What needs to be done:
Count the lines in the material below that contain the string "sheetProfileEntities", and give only the number.
— start of Entries supplied —
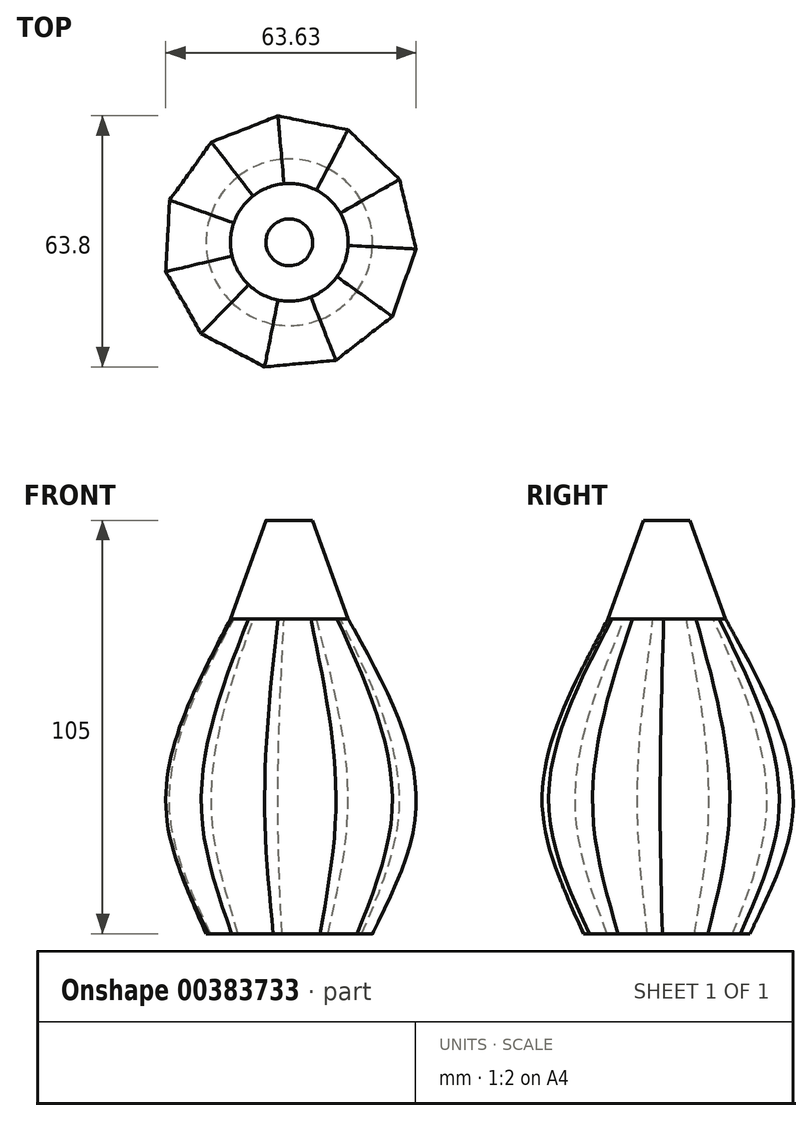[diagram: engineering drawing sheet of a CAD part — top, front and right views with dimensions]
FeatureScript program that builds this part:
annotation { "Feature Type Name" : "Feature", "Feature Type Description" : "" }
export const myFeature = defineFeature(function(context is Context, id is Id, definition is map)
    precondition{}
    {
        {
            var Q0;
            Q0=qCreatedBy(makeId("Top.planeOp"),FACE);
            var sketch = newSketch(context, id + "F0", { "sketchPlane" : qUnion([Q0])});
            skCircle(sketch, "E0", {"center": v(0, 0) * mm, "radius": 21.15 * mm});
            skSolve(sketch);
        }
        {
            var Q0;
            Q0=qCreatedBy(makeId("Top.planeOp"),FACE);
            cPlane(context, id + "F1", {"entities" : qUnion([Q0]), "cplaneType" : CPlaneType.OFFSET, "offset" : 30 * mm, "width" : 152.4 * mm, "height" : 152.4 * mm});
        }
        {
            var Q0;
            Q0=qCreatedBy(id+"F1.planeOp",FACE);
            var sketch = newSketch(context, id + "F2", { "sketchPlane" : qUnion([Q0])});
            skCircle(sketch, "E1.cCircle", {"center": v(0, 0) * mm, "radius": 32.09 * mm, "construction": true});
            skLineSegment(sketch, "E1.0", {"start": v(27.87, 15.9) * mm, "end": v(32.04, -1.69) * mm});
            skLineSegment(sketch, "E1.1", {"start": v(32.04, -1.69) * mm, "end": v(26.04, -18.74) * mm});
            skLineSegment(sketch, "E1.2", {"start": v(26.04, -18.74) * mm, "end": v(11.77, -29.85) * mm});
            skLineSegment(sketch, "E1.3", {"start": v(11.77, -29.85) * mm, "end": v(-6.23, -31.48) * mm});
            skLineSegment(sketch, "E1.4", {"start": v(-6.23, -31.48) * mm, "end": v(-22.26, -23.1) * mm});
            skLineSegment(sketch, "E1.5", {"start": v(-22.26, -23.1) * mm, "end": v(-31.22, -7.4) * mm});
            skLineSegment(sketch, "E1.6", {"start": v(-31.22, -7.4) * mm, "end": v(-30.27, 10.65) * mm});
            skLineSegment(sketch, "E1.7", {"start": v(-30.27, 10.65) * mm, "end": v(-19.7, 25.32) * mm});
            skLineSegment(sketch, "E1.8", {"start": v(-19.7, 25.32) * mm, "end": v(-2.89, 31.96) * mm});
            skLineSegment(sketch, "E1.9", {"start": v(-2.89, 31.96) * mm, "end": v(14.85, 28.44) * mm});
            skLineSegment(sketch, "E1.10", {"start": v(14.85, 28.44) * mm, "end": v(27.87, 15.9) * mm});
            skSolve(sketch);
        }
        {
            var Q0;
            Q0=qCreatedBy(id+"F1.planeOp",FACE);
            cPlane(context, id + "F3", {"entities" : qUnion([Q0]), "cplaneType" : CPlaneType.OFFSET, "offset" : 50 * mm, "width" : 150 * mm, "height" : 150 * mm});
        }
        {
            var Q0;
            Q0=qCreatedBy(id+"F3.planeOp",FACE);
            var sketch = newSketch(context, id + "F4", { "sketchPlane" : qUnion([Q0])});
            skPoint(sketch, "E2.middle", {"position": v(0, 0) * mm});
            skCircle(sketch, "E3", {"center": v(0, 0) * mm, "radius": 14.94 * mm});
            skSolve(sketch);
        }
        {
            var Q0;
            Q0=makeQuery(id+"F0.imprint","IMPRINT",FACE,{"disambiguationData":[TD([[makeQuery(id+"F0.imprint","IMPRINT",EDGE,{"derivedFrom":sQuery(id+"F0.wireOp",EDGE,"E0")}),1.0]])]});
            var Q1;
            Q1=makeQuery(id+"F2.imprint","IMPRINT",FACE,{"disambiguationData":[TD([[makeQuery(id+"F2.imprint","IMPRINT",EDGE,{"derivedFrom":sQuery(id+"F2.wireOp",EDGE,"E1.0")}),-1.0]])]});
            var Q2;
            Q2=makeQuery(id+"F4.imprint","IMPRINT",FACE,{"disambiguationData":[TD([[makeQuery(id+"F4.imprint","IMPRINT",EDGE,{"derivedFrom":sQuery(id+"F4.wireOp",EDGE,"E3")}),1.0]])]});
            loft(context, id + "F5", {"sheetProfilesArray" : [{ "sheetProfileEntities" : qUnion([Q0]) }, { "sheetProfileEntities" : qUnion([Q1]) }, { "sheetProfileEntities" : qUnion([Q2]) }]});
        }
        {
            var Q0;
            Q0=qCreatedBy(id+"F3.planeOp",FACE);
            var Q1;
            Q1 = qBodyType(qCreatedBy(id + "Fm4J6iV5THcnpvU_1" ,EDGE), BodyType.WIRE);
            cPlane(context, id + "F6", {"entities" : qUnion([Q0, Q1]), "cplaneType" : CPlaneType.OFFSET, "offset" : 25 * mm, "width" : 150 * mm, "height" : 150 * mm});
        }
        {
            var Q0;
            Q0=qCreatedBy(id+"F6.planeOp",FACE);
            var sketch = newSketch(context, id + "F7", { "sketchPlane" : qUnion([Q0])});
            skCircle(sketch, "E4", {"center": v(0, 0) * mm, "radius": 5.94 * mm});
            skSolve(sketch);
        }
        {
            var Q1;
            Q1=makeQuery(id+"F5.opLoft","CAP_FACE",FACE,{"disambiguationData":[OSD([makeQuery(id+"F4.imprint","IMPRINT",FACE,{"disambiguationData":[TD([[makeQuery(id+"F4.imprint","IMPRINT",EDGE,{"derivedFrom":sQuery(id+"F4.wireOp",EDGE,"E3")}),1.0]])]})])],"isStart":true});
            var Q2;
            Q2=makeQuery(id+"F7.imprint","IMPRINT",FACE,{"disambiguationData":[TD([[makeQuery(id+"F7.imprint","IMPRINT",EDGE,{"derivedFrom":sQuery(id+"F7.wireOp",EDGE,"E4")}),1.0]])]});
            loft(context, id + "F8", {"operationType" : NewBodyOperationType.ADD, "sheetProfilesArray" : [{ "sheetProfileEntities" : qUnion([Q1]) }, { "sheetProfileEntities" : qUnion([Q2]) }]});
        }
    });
— end of Entries supplied —
Full solution:
2